AIM OF THE TASK: Each line from the one containing "salvar el monte sin condenar a" onward, through the end of the entries, is to be transcribed exactly; nothing else is to be included.

Extracted page text data
------------------------------------------------------------

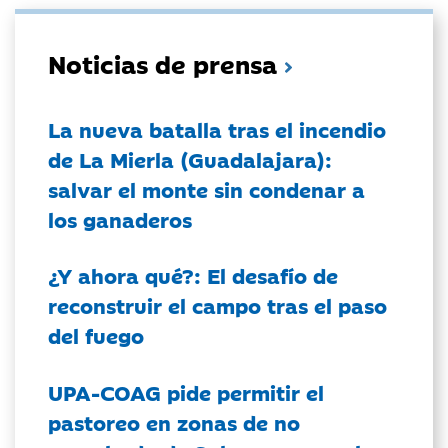
Noticias de prensa
La nueva batalla tras el incendio
de La Mierla (Guadalajara):
salvar el monte sin condenar a
los ganaderos
¿Y ahora qué?: El desafío de
reconstruir el campo tras el paso
del fuego
UPA-COAG pide permitir el
pastoreo en zonas de no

------------------------------------------------------------

ANSWER BOX:
salvar el monte sin condenar a
los ganaderos
¿Y ahora qué?: El desafío de
reconstruir el campo tras el paso
del fuego
UPA-COAG pide permitir el
pastoreo en zonas de no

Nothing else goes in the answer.